Этот мир становится текучим и неопределённым. В нём перестают действовать законы классической логики — предметы здесь не равны самим себе, а из двух противоположных утверждений истинными могут быть оба. Человек оборачивается цветком, а тот линией железной дороги, иногда на дистанции одной фразы. В мире «Школы» стираются границы между одушевлённым и неодушевлённым: «Велосипед, бочка или флюгер, не говоря уже о ветре, реке и лилии, наделены характером и способны воздействовать на сюжет». Это неразумное или сверхразумное восприятие открывает глубину, которой не видит обыденный взгляд: рассказчик может не замечать очевидного, но чувствует удивительное.

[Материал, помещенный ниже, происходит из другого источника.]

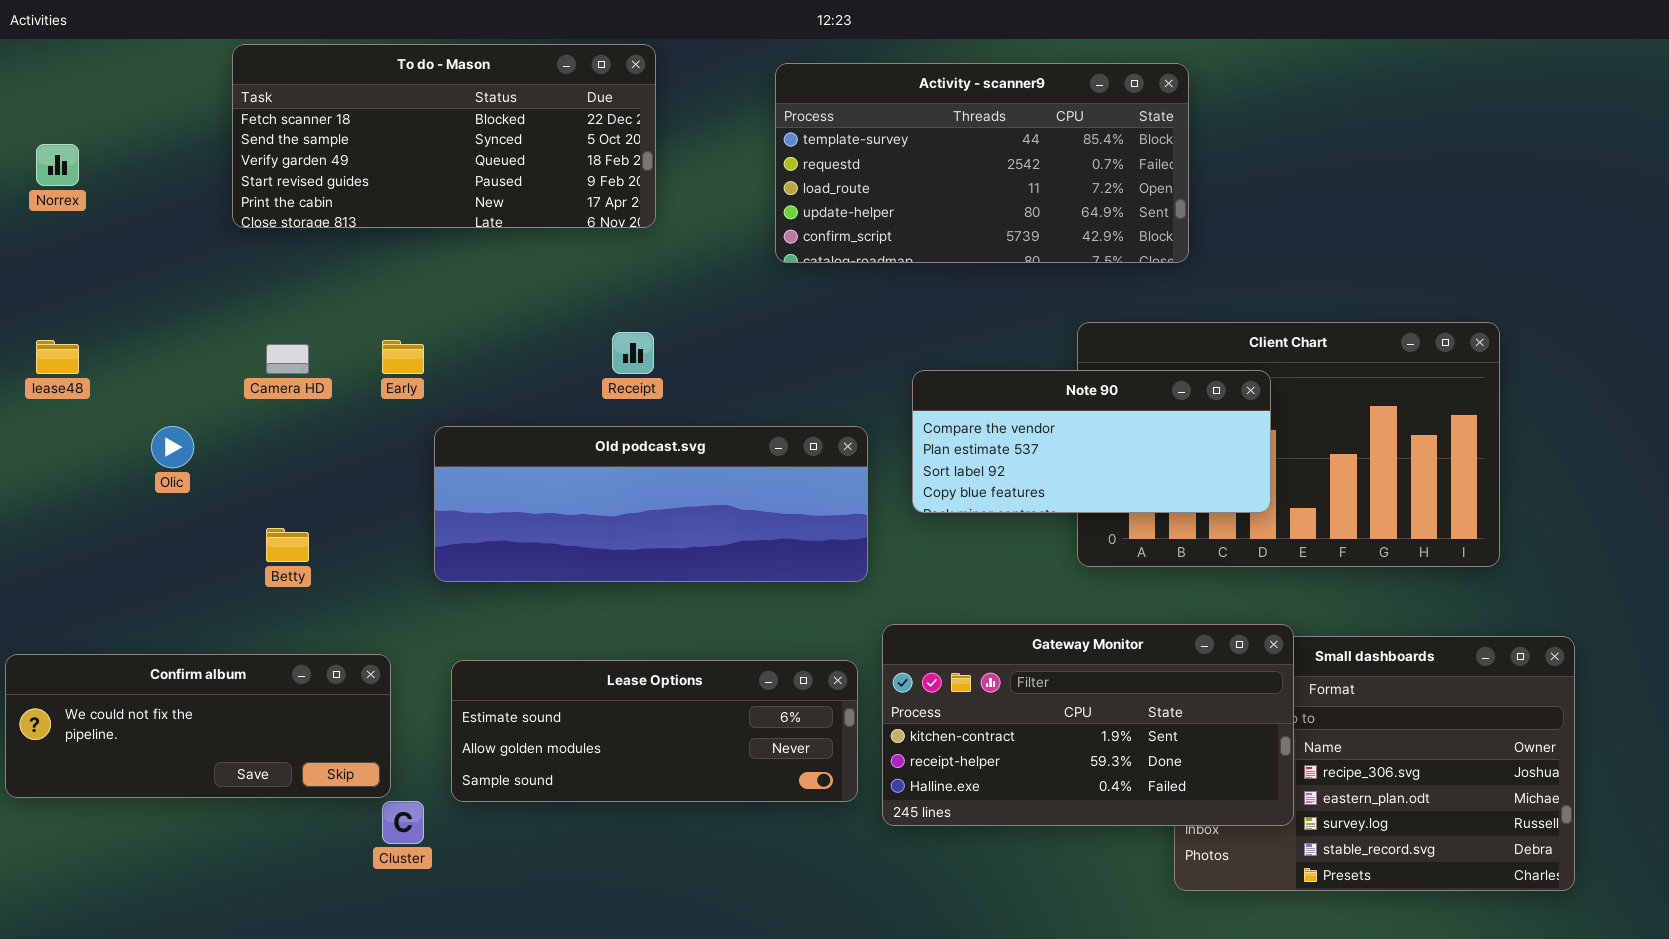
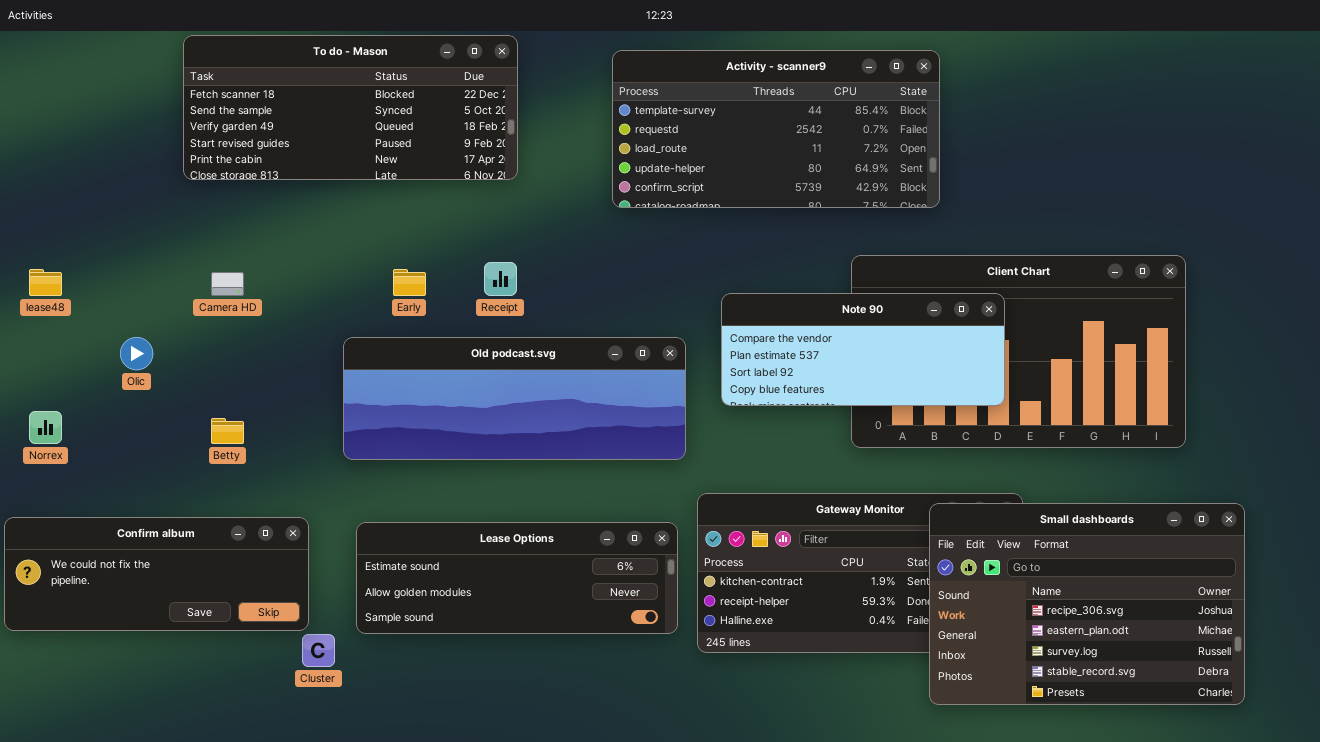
Norrex: [36,144,79,186] -> [29,411,62,444], moved
Early: [382,340,424,374] -> [393,269,426,296], moved
Small dashboards: [1174,636,1575,891] -> [929,503,1245,705], raised

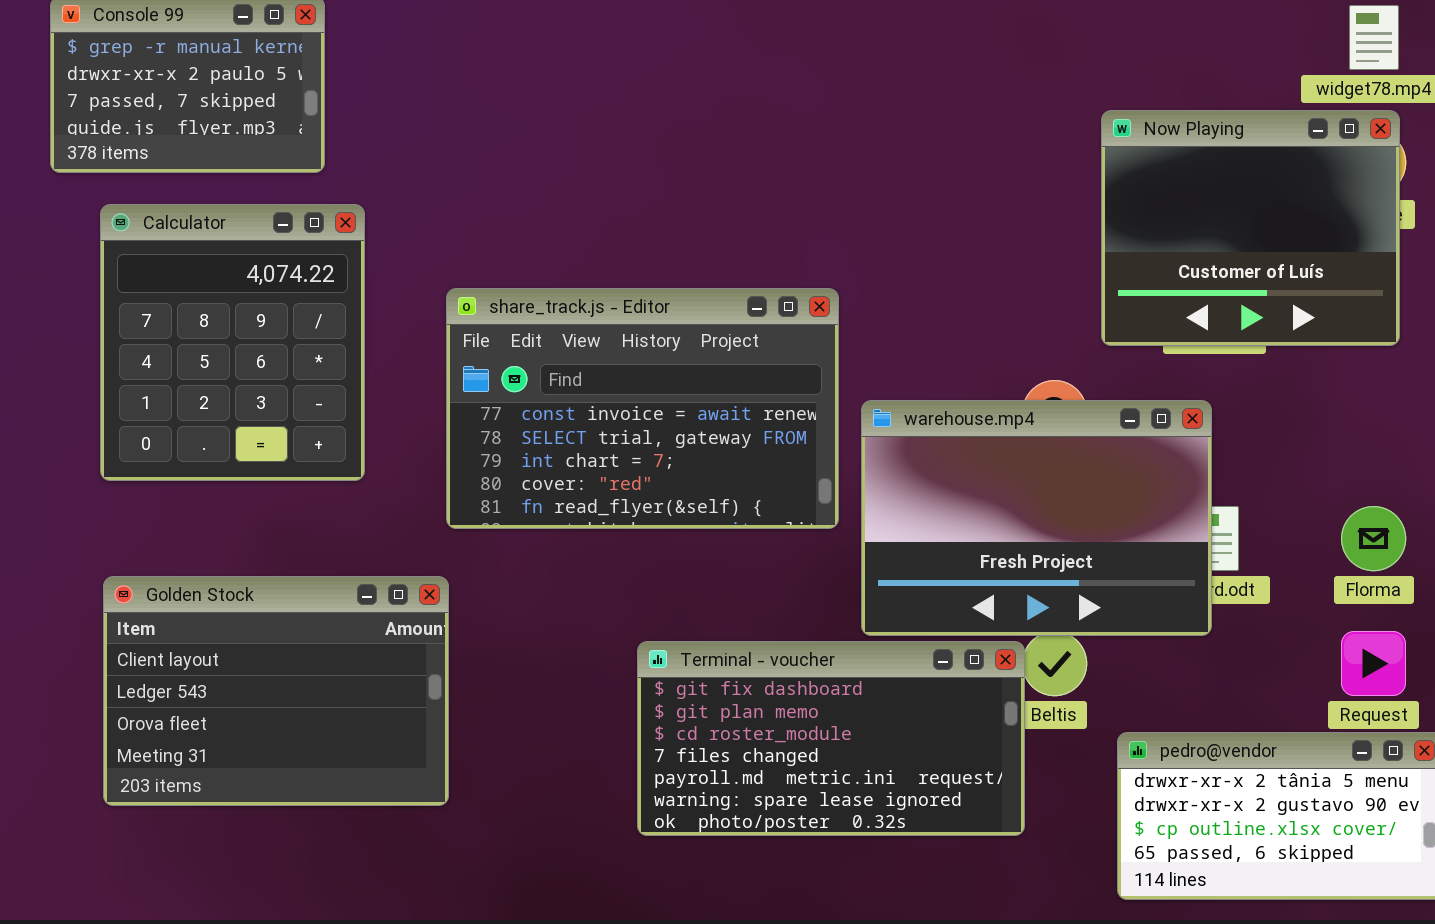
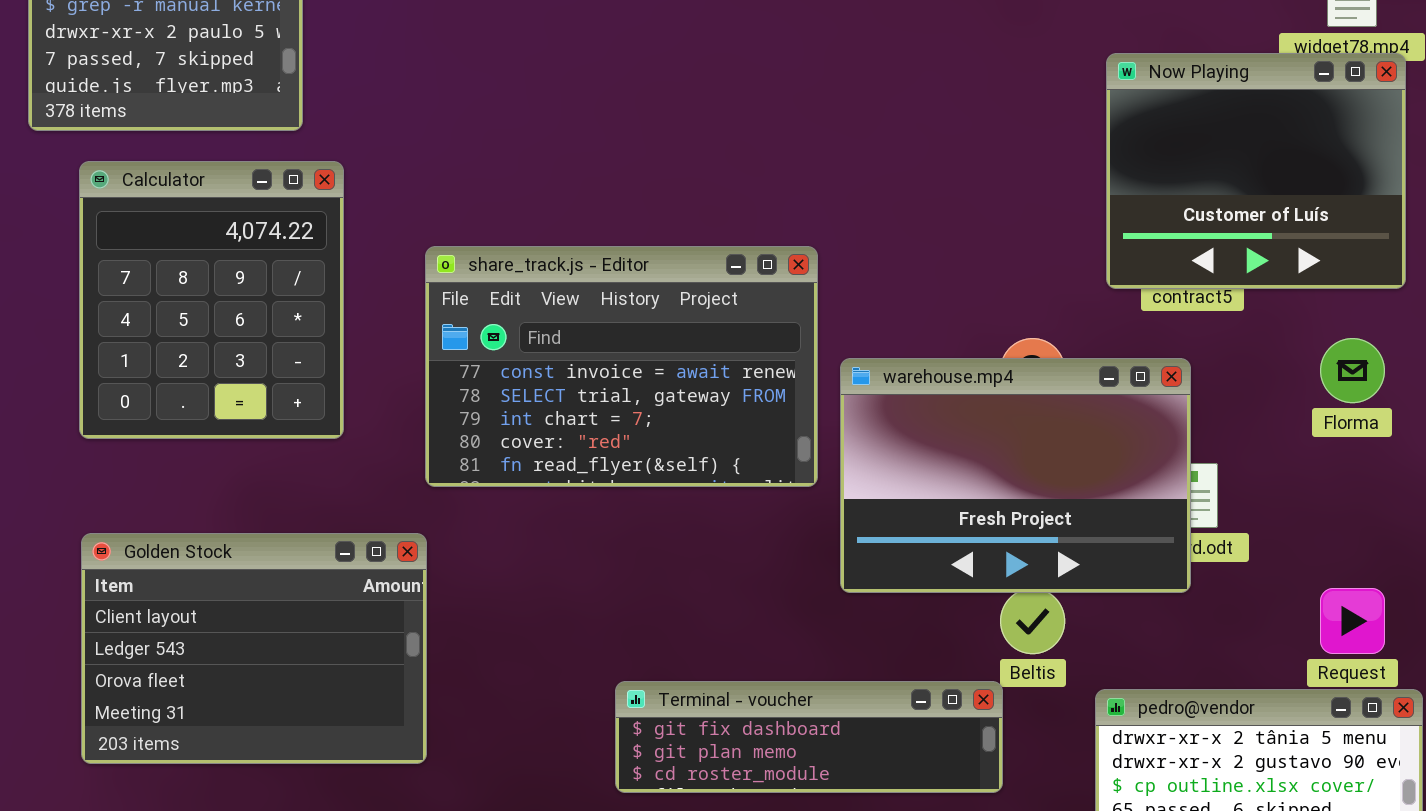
Now Playing: [1101,110,1400,346] -> [1106,53,1406,289], moved
Florma: [1341,506,1406,571] -> [1320,338,1385,403], moved
Terminal - voucher: [637,641,1025,836] -> [615,681,1003,793], resized

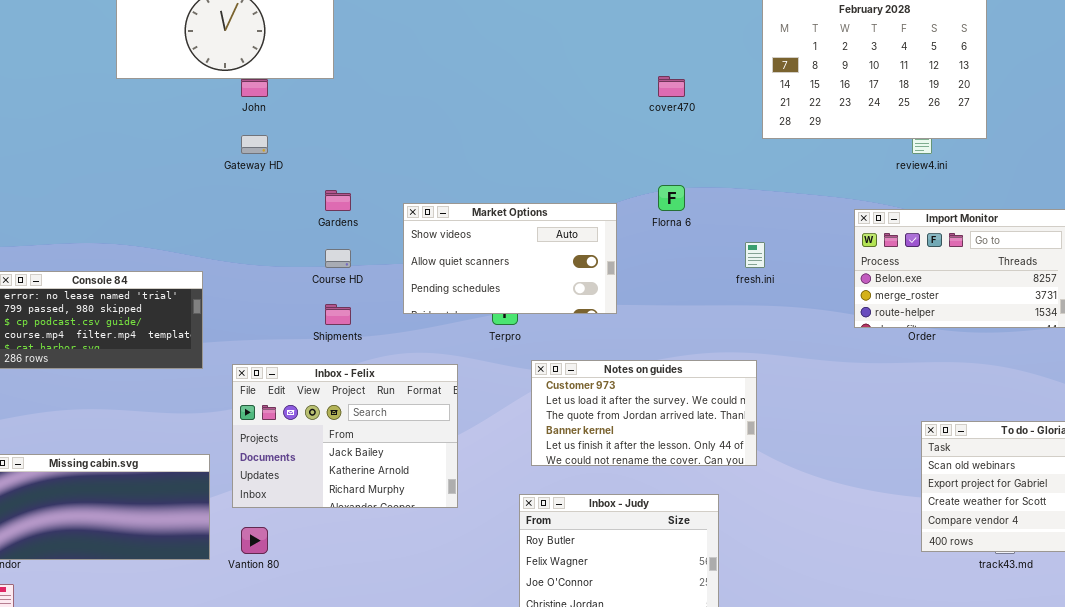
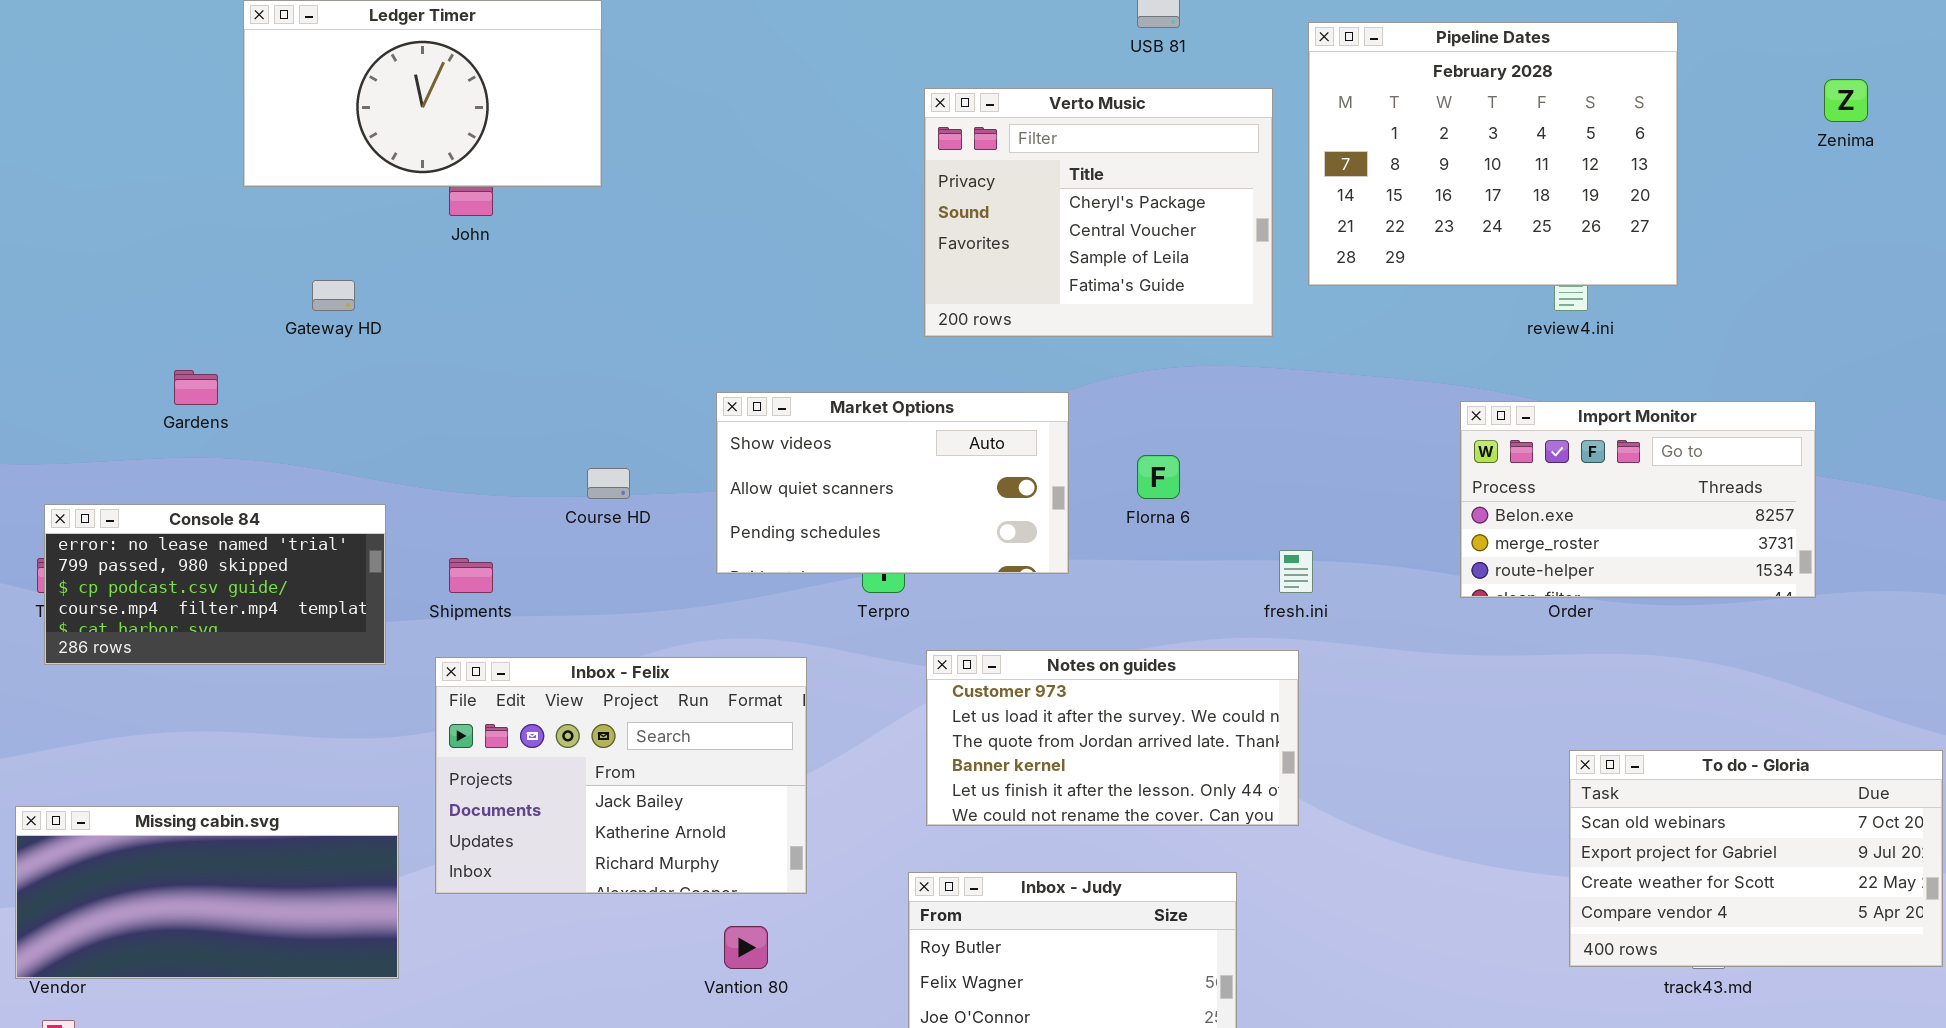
Verto Music: none -> [924,88,1273,337], opened
Gateway HD: [241,135,268,154] -> [312,280,355,311], moved
Florna 6: [658,185,685,211] -> [1137,455,1180,499], moved
Gardens: [325,190,351,211] -> [174,370,218,405], moved
fresh.ini: [745,242,765,268] -> [1279,550,1313,593], moved
Shipments: [325,304,351,325] -> [449,558,493,593], moved
Vantion 80: [241,527,268,554] -> [724,926,768,969], moved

На последней странице романа поток речи рассказчика прерывается репликой автора: «Ученик такой-то, позвольте мне, автору, снова прервать ваше повествование. Дело в том, что книгу пора заканчивать: у меня вышла бумага». Рассказчик сообщает, что мог бы ещё рассказать о собственной свадьбе с Ветой Акатовой, а также о том, как река близ посёлка вышла из берегов и затопила все дачи, — после чего рассказчик вместе с автором выходят на улицу и «чудесным образом превращаются в прохожих». Эта незавершённость, оборванность — не просто дань традиции, она соответствует неопределённости мира «Школы»: рассказ о нём нельзя закончить, можно только оборвать. Мы (автор, рассказчик, читатель) видим перспективу счастливого и одновременно апокалиптического финала, но отказываемся доходить до этой точки — создатель этого текста выходит из него, как выходят из дома на улицу (не забыв упомянуть в тексте этот маршрут).